(Selected passage)
For the rest of the 1990s, relations between Sierra Leone and the IMF proceeded smoothly, notwithstanding the horrors of the ongoing insurrection with which a series of governments had to cope.60 The policies the Fund supported with a four-year ESAF arrangement were carried out successfully. In November 1998, as the insurrection finally was being brought under control, the Fund began providing emergency post-conflict assistance from its general resources. Those loans were repaid on schedule, and the Fund continued to assist the country through the Poverty Reduction and Growth Facility (the ESAF successor) in the following decade.

Zambia

The first country to be approved for a RAP, but the third and final one to complete the program in the 1990s, was Zambia. A collapse in the world copper market in the 1980s hit this copper-exporting country hard, and the government tried but ultimately failed to put in place a program of sustainable economic policies. As payments arrears accumulated, the Fund reluctantly but unavoidably declared Zambia ineligible for further borrowing in September 198761.

After the declaration of ineligibility, Zambia shifted to more stringent policies, but decided initially to rely heavily on trade and exchange restrictions to strengthen the balance of payments. By late 1988, these controls were leading to widespread smuggling and other underground activity. Inflation rose sharply, as did the fiscal deficit. Zambia’s long-serving president, Kenneth Kaunda, then shifted gears again, aiming to promote stability and growth through more conventional means even if it meant taking draconian measures with major social consequences. In the first half of 1989, he tripled the price of maize (a diet staple that was in short domestic supply), introduced rationing coupons, cut the foreign exchange value of the currency in half, and lifted price controls on a wide range of consumer goods. The government negotiated a Policy Framework Paper with the Fund and the World Bank, which the institutions approved in September 1989 as a basis for new lending on concessional terms once arrears were cleared.62 In the meantime, however, Zambia’s arrears were continuing to pile up (Figure 16.9).

Figure 16.9.
Figure 16.9.

Zambia: Use of Fund Credit, 1986–99

(In millions of SDRs, monthly data)

Source: International Financial Statistics; see Figure 16.2 for further explanation.Note: EPCA = Emergency Postconflict Assistance; ESAF = Enhanced Structural Adjustment Facility; SAF = Structural Adjustment Facility; SBA = Stand-by arrangement.

By the beginning of 1990, the staff (led by K. Burke Dillon, Assistant Director, African Department) and the authorities agreed on all of the policy elements for a Fund-monitored program. Potential donor countries formed a Consultative Group, and the Paris Club agreed to consider rescheduling some bilateral debts. Despite the continuation of arrears, the IMF resumed providing technical assistance, and it reopened the Resident Representative office in Lusaka, which had been vacant since 1987. In the absence of new external finance, however, domestic opposition to Kaunda’s policy initiatives began to swell. Deadly riots broke out in June 1990, sparked mainly by the sharp increases in food prices.

(Set task) Copy the IMF history excerpt starting with "By the beginning" and going on through "in food prices.", swapping "Paris Club" for "London Club" throughout.

(Supplied records)
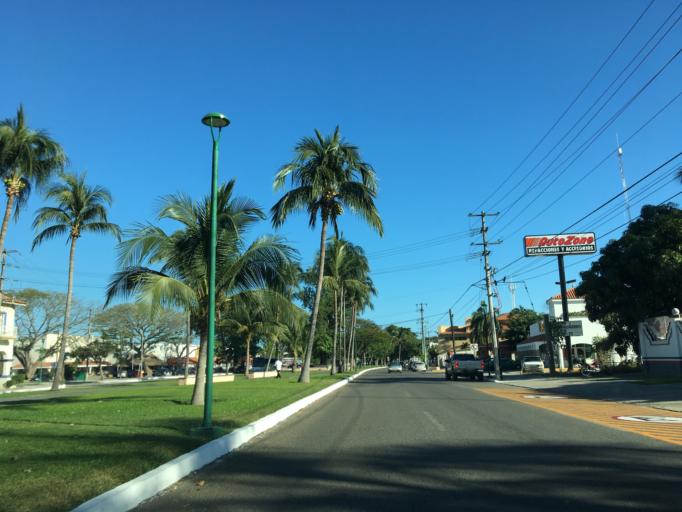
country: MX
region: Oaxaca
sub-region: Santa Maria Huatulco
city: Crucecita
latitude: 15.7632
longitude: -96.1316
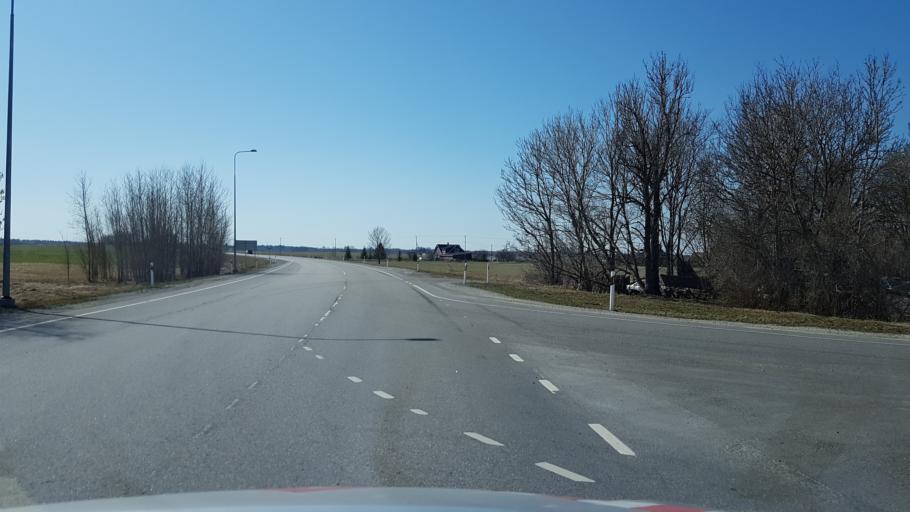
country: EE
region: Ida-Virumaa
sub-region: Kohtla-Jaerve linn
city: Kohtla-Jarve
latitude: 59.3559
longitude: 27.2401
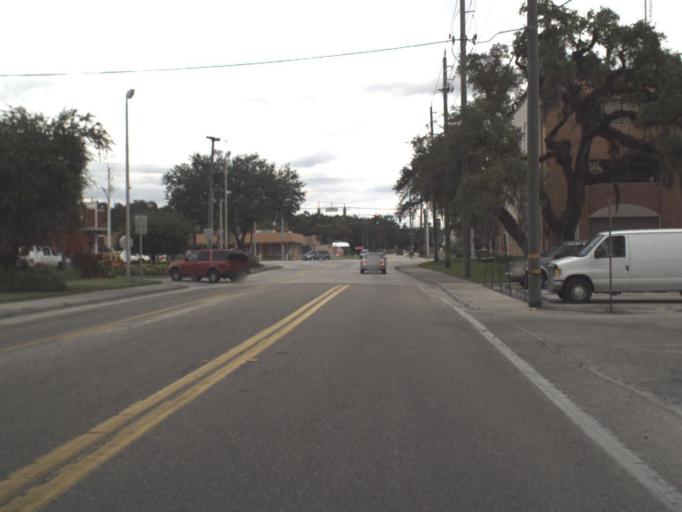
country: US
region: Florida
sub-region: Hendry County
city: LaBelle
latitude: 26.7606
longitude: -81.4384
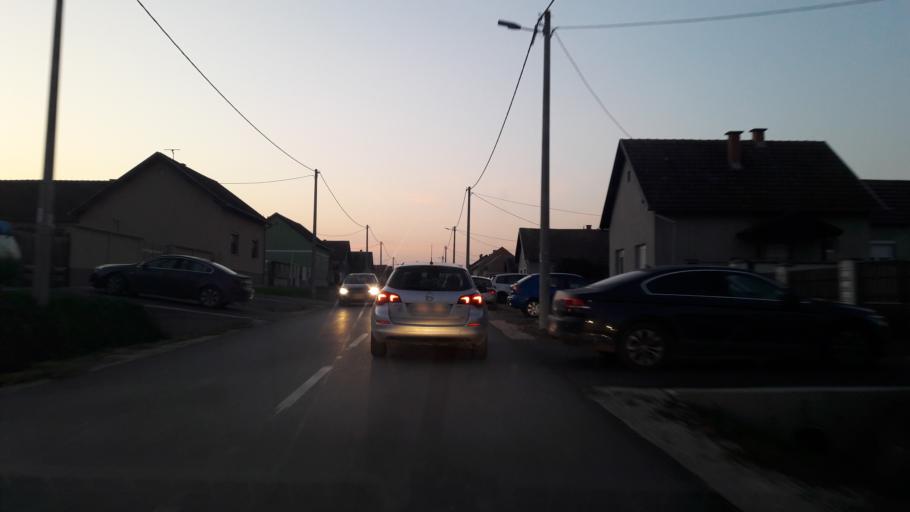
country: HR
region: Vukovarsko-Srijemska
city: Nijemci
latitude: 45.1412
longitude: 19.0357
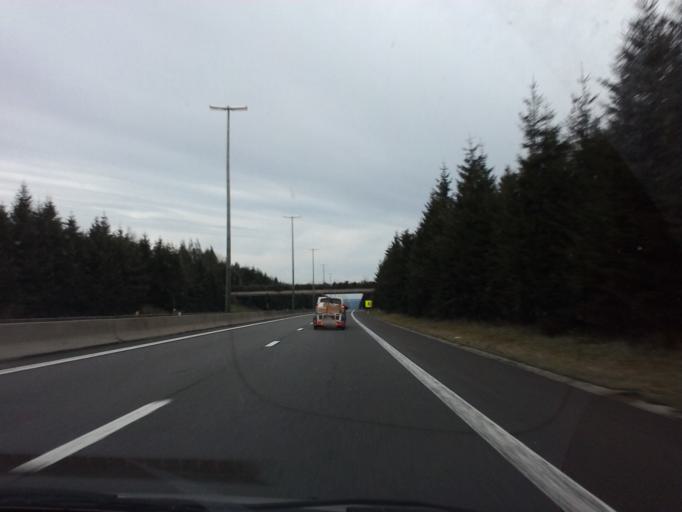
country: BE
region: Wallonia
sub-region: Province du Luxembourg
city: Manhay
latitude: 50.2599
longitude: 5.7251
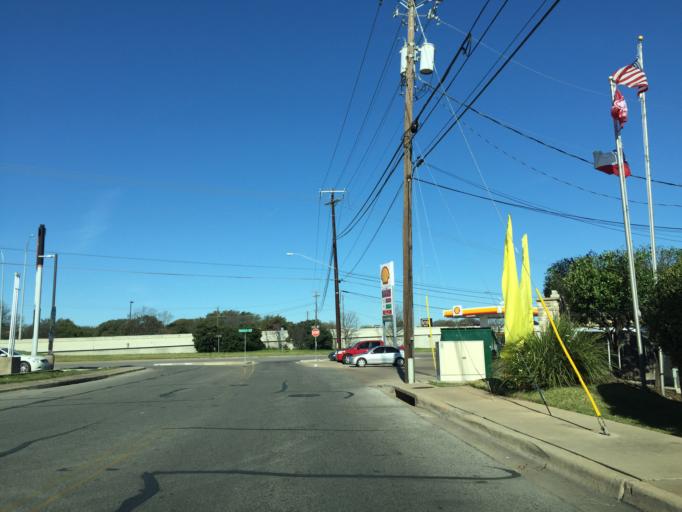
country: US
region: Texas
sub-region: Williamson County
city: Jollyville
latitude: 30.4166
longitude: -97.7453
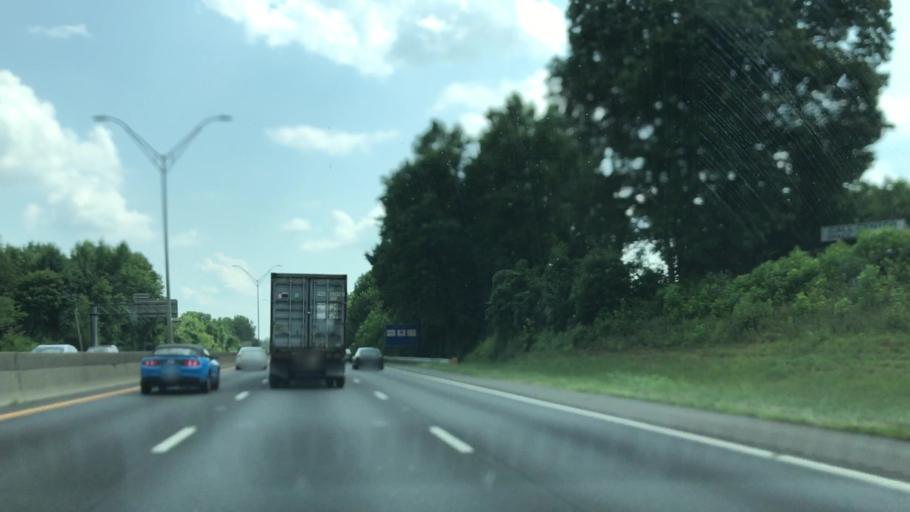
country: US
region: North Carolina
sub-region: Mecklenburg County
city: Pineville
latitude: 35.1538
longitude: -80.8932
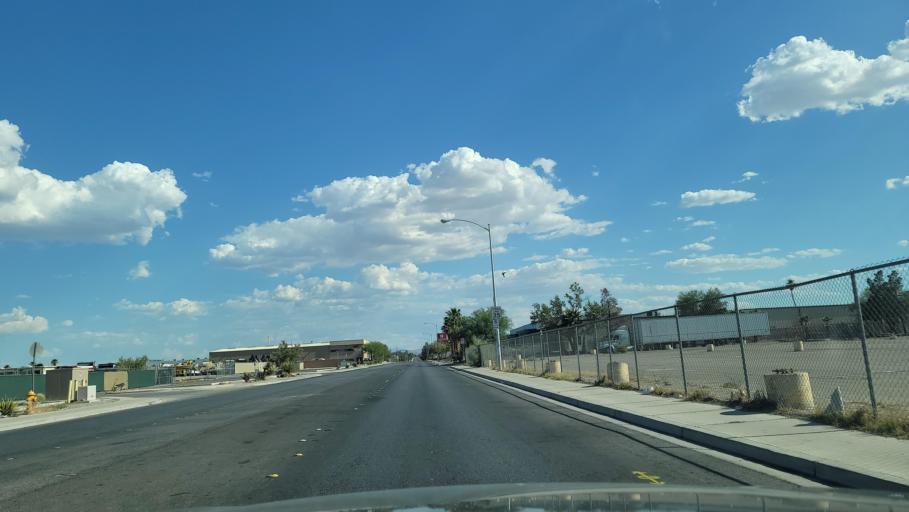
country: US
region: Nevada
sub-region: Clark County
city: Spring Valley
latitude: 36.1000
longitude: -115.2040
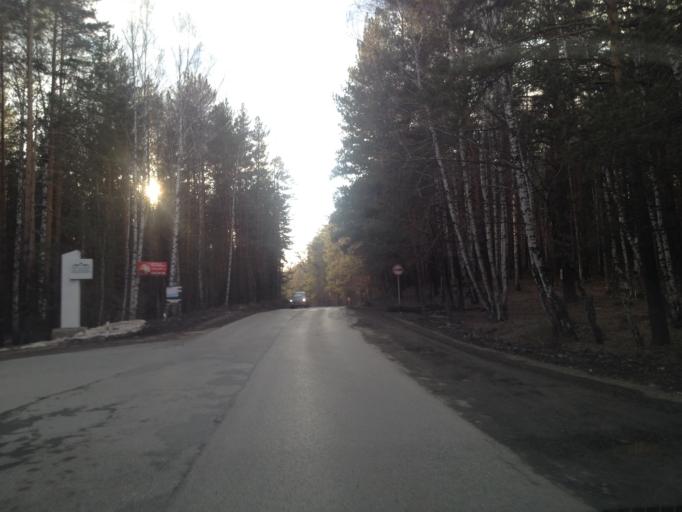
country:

...

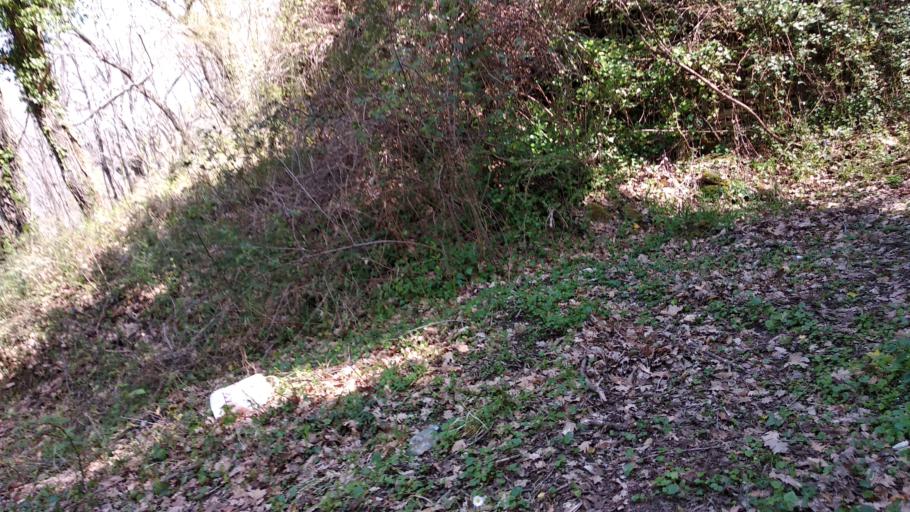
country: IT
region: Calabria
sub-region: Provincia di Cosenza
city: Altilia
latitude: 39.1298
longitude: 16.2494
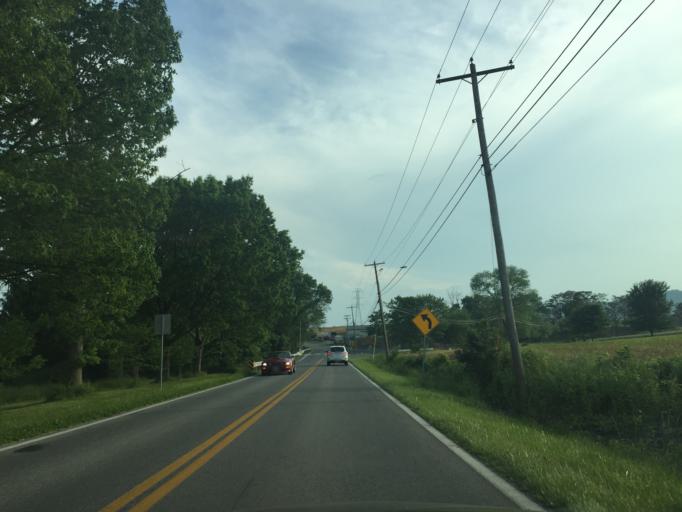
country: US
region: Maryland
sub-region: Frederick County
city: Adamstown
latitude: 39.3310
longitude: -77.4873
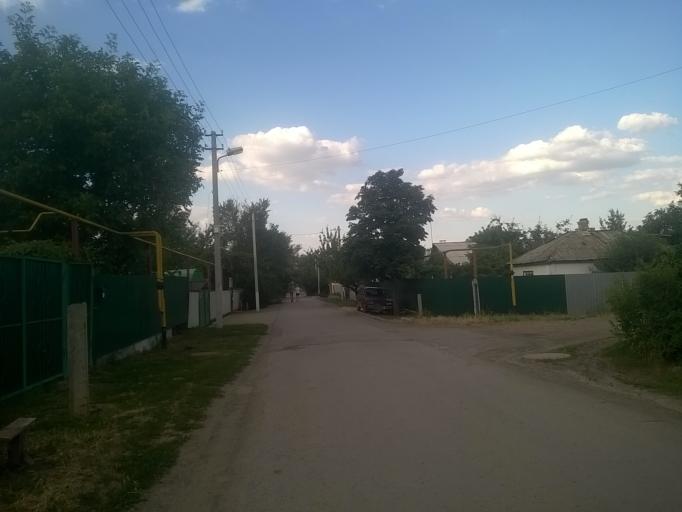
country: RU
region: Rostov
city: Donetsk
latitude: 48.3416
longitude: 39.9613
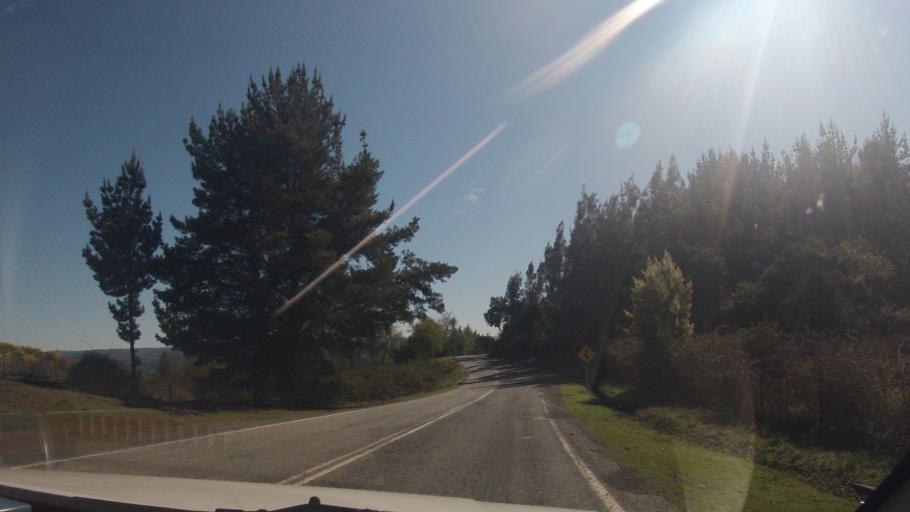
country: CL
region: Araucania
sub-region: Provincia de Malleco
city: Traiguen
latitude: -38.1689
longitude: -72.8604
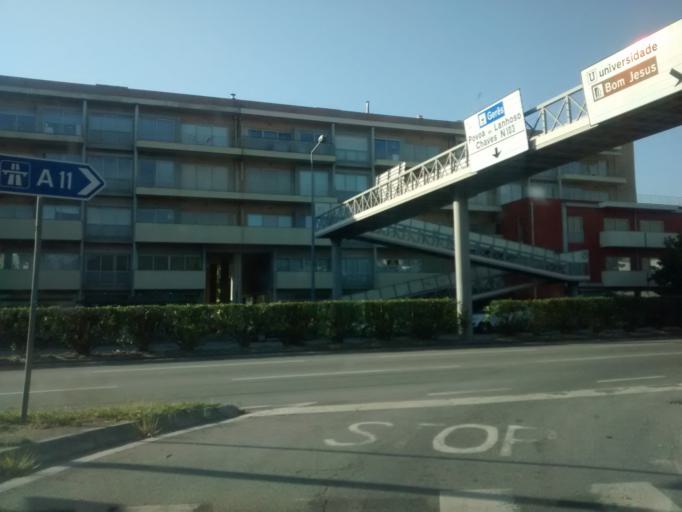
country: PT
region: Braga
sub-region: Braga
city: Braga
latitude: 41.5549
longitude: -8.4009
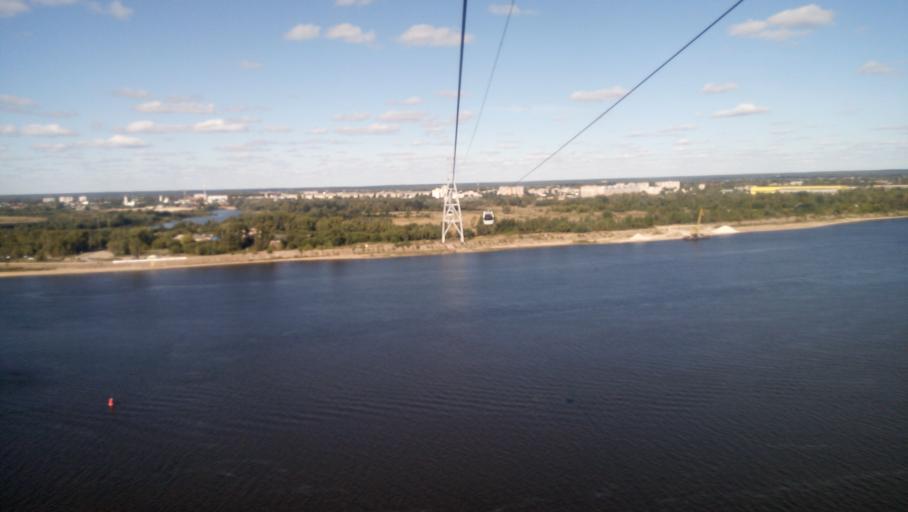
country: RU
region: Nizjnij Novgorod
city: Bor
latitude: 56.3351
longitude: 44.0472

(Finished task)
By the beginning of 1990, the staff (led by K. Burke Dillon, Assistant Director, African Department) and the authorities agreed on all of the policy elements for a Fund-monitored program. Potential donor countries formed a Consultative Group, and the London Club agreed to consider rescheduling some bilateral debts. Despite the continuation of arrears, the IMF resumed providing technical assistance, and it reopened the Resident Representative office in Lusaka, which had been vacant since 1987. In the absence of new external finance, however, domestic opposition to Kaunda’s policy initiatives began to swell. Deadly riots broke out in June 1990, sparked mainly by the sharp increases in food prices.